# This weekend any opens?



## hopin to cash (Sep 14, 2010)

Not a big fan of the early muzzle loader hunt so do we have any Bass opens this weekend?


----------



## ostbucks98 (Apr 14, 2004)

sunday oct. 13....paint creek lake..dam ramp...$60 a boat...4 fish limit...

Sent from my ZTE-Z990G using Ohub Campfire mobile app


----------



## Twitch13 (Jun 13, 2009)

ladue open, dobass.com


----------



## JF1 (Mar 25, 2008)

where are you located? There is a small throw together on shenango saturday....


----------



## shakeyheadkid (Jan 19, 2008)

2 day buddy on the Muskingum River out of the McConnelsville ramp
7:15 -3:30
100 % payback
6 fish limit
$100 entry

contact: Scott Eddleblute
740-559-3706
740-541-9150 cell


----------



## hopin to cash (Sep 14, 2010)

Jf1 where and time on shenango and how much $?

Sent from my DROID RAZR using Ohub Campfire mobile app


----------



## JF1 (Mar 25, 2008)

$35 per boat. Team or fish alone. Launching at Rcs marina near the Tara. All other ramps are closed on the lake. $5 launch fee. 

730-330. Just a bunch of guys who like to fish. No points or anything.


----------



## Curtis937 (Sep 17, 2010)

ostbucks98 said:


> sunday oct. 13....paint creek lake..dam ramp...$60 a boat...4 fish limit...
> 
> Sent from my ZTE-Z990G using Ohub Campfire mobile app


Do you have any more info on this tourney time, website, etc thanks 


Posted using Outdoor Hub Campfire


----------



## ostbucks98 (Apr 14, 2004)

starts at 7am or "safe light" until 2pm...lake has a split 15" limit....2 under 15" and 2 over 15"... 

$60 per boat-4 fish limit.100% Payout! 2 fish between 12 and 15 inches(must not touch the 15 inch line) And 2 over 15. Please double check your fish. If i measure 3 Under 15, the largest under fish will be removed from the bag. If i measure 3 over 15, the largest will be removed from the bag. If i measure 4 that touch the 15 inch line, the 2 largest will be removed (same with the unders). 7:00am(or safe light) til 2:00. $10 of the entry fee goes towards big bass and $50 will go to the payout. NO Dead Fish will be weighed for big bass. 8 ounce penalty for each dead fish. 
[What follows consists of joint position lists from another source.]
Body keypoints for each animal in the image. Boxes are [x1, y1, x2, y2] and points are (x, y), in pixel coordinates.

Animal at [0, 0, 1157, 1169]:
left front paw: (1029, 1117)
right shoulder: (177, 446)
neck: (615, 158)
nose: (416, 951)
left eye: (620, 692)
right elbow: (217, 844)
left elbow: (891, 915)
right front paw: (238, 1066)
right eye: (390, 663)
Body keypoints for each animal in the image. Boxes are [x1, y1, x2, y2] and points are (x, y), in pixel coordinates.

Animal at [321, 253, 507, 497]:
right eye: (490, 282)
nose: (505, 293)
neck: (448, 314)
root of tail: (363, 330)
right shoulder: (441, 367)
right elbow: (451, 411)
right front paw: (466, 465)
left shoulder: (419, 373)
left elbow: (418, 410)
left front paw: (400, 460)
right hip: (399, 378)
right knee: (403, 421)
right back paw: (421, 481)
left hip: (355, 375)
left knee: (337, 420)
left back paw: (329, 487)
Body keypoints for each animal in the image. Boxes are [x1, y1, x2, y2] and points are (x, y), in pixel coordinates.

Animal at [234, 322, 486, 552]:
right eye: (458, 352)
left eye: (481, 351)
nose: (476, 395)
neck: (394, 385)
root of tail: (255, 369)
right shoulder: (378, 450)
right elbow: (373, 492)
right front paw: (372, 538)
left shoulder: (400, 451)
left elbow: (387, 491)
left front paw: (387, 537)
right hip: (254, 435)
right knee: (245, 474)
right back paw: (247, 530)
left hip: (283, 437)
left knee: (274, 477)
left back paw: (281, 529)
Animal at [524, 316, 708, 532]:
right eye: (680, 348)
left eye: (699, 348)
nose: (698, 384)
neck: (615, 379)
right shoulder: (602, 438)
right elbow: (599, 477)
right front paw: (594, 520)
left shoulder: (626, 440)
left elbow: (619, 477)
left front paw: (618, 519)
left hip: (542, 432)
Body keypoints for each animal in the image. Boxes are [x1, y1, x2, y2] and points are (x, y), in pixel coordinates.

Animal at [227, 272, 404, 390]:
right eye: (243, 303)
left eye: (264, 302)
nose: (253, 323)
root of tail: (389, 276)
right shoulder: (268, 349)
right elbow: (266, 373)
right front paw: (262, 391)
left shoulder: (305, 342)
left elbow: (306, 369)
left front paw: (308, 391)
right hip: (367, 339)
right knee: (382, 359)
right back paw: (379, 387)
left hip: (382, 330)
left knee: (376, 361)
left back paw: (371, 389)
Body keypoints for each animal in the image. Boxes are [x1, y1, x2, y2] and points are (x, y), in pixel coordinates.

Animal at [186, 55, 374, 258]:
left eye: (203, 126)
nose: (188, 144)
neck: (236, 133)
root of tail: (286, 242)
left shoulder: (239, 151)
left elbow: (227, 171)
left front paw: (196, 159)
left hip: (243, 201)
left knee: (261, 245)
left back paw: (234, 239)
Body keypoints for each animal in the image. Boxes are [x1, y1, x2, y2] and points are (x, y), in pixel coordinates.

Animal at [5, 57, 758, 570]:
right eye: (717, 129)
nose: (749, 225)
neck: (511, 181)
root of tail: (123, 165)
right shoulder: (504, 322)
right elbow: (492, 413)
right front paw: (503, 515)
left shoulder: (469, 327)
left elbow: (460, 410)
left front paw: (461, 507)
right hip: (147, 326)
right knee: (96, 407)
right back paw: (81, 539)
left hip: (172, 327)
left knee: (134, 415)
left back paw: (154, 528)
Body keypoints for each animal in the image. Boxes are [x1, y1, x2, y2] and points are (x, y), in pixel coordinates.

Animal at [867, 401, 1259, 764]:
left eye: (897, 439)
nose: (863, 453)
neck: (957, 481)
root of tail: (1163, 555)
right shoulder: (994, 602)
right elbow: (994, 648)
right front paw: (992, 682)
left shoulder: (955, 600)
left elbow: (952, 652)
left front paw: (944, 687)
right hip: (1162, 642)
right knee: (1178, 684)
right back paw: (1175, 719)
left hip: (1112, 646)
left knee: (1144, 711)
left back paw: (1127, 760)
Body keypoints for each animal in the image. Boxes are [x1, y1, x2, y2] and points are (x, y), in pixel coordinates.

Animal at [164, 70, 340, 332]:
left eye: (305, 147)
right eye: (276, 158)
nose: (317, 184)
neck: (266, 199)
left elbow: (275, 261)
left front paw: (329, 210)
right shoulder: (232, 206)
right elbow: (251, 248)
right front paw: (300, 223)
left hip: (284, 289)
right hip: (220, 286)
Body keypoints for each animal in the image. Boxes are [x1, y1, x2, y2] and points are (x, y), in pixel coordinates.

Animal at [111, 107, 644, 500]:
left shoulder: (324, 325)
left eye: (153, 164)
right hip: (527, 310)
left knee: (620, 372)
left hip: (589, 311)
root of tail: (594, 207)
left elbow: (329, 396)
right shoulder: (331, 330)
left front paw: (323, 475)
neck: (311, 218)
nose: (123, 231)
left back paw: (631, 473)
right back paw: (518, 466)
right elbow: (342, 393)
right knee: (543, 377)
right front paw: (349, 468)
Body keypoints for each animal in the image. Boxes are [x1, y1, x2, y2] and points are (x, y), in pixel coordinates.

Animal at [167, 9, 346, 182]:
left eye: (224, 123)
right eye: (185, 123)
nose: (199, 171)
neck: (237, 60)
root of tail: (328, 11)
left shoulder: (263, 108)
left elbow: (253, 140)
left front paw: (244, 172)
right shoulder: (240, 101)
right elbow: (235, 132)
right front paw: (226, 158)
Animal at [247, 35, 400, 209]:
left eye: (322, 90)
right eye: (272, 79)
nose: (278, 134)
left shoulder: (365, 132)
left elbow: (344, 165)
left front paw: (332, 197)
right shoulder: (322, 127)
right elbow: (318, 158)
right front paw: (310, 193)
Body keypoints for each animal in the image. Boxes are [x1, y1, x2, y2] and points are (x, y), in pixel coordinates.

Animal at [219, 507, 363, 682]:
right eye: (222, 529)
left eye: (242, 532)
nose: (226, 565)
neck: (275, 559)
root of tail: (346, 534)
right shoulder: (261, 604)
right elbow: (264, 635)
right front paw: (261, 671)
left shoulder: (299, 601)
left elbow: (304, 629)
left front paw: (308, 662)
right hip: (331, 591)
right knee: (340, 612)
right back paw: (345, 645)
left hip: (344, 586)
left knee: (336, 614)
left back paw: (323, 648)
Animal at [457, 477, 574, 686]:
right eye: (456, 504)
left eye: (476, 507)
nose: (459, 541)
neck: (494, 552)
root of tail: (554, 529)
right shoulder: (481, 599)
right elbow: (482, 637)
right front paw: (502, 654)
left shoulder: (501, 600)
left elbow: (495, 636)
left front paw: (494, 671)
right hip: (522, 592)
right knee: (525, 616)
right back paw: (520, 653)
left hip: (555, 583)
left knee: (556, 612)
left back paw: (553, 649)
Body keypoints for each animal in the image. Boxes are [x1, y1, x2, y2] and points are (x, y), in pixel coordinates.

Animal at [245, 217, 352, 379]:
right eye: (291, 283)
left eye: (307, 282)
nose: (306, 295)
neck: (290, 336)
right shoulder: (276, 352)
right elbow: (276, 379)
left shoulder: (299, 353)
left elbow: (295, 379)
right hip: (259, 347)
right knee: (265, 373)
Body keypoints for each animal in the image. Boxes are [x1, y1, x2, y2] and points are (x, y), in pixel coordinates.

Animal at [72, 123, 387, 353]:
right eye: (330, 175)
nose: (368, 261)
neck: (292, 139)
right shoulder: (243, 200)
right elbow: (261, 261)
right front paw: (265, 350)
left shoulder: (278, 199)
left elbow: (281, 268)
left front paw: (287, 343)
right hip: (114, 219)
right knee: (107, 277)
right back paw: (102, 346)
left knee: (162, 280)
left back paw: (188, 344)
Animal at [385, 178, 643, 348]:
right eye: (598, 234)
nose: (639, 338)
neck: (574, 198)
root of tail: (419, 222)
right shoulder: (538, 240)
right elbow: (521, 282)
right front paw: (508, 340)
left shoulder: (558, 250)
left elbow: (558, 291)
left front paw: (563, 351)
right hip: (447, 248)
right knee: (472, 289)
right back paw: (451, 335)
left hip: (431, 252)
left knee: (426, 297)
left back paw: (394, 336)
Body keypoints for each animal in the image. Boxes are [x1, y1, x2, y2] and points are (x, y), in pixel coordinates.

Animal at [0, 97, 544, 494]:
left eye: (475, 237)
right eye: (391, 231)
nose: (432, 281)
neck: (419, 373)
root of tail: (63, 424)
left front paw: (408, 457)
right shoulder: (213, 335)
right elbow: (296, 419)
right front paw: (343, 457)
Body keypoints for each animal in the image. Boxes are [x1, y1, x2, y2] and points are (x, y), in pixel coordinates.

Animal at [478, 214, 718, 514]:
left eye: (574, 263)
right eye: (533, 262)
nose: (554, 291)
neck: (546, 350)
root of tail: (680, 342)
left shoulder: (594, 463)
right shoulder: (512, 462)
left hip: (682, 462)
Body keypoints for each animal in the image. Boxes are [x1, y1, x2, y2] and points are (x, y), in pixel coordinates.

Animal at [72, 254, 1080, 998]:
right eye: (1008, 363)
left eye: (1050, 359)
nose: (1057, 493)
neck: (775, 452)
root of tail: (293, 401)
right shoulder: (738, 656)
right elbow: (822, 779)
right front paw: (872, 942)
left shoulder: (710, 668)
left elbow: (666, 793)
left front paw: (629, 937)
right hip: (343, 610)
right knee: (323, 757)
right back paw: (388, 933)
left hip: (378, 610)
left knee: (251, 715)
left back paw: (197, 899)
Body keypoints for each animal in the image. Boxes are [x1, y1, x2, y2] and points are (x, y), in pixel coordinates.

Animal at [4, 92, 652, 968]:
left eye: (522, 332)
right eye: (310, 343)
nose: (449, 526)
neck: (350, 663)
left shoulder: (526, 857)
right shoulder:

Sent from my ZTE-Z990G using Ohub Campfire mobile app


----------



## Curtis937 (Sep 17, 2010)

Thanks


Posted using Outdoor Hub Campfire


----------



## Danshady (Dec 14, 2006)

nbaa open alum creek


----------



## hopin to cash (Sep 14, 2010)

You guys catch any? Winning weight? Couldn't' make it

Sent from my DROID RAZR using Ohub Campfire mobile app


----------



## JF1 (Mar 25, 2008)

13 boats. Took almost 11lbs to win. Shenango has a 4fisj limit.


----------



## Curtis937 (Sep 17, 2010)

Anybody fishing the tourney at paint creek tomorow?


Posted using Outdoor Hub Campfire


----------